Every part of this procedure arose through the diligent efforts of inventors and maintainers. Initial techniques were improved. Miles of cables were laid. It turns out that feasibly accomplishing something like the bottomless pocket of bits is a marvel...of engineering. The luxury of ignoring constraints of volume, time, energy, entropy, and so forth is a feature of fantasized ideas.
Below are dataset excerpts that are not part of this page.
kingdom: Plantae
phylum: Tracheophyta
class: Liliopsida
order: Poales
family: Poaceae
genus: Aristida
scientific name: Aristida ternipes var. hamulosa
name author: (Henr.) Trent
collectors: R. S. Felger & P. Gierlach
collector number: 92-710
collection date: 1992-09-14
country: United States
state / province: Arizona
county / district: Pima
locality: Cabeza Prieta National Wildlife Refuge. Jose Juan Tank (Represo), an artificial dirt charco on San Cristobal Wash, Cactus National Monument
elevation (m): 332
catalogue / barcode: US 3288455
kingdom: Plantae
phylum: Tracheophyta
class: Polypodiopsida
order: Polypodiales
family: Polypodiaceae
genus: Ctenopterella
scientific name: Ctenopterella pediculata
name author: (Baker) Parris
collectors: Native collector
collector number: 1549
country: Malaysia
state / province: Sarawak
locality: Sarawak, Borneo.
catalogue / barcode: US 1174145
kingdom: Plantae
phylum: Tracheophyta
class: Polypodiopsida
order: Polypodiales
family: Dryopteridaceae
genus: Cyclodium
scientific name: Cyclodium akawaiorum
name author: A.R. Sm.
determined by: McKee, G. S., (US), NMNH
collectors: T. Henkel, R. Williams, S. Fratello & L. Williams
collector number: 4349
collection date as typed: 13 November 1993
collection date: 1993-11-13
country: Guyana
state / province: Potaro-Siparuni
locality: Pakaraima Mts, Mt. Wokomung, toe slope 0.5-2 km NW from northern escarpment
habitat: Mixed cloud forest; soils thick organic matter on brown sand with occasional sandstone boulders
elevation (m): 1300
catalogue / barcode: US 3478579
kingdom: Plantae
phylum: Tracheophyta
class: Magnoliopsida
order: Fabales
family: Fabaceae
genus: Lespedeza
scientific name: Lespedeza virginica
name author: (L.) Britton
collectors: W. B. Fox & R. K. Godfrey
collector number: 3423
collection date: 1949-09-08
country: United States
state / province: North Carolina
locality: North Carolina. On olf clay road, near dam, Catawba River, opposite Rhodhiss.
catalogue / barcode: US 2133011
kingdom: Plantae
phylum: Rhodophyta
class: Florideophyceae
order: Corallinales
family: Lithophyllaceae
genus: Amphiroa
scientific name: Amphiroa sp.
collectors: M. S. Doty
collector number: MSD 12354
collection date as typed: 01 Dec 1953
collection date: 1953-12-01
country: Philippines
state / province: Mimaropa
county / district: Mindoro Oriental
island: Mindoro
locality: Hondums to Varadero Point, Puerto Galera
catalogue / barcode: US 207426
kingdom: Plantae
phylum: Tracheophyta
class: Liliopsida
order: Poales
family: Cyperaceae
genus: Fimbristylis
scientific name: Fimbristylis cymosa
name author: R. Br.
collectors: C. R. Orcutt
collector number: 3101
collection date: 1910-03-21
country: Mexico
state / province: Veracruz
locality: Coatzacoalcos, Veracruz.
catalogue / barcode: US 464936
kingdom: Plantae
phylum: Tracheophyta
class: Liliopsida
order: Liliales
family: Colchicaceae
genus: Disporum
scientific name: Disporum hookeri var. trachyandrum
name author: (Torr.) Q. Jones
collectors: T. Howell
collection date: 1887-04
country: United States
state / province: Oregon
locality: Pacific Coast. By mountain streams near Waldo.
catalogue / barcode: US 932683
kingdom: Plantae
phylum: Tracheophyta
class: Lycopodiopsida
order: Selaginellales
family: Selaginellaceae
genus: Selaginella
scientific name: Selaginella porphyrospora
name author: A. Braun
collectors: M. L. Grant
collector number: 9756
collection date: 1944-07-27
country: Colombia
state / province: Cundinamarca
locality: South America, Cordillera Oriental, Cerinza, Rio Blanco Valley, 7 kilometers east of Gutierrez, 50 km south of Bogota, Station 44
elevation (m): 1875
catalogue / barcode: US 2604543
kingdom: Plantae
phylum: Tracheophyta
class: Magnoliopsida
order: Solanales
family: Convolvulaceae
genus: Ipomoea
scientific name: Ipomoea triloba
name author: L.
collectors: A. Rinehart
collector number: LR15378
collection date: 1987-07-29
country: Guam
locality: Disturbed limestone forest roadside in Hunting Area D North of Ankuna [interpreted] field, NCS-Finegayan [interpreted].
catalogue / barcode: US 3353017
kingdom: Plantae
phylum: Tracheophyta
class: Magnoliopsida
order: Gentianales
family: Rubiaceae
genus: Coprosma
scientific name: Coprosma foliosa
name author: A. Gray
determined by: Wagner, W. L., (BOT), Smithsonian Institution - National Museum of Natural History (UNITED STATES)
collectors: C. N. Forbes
Some less radical interpretations of a brain pocket do comply with the physical universe. In these the brain hoards information in dramatically exotic or miniscule matter: at the scale of DNA base pairs or at the extreme quantum scale of elementary particles/fields. (It's an inspiring technological goal. When people succeed at shrinking their information that far, the density will be staggering.) Nevertheless, the shortcomings remain. There must be enough cumulative states with enough organization, and there must be dependable, reversible processes to read and write the states. The smaller the scale, the less plausible those prerequisites are. It's easy to argue that there're a lot of intriguing niches that the brain could use. It's less easy to argue how the brain could ever so delicately cram bits into the niches, trust that the niches don't succumb to literally random fluctuations, and draw out the desired bits in the future without clearing the rest.

Drawing out the recognizable bits is the impressive phase. A hypothetical pocket accepting item after item could be bottomless in a very misleading sense. It might have a hole at the other end.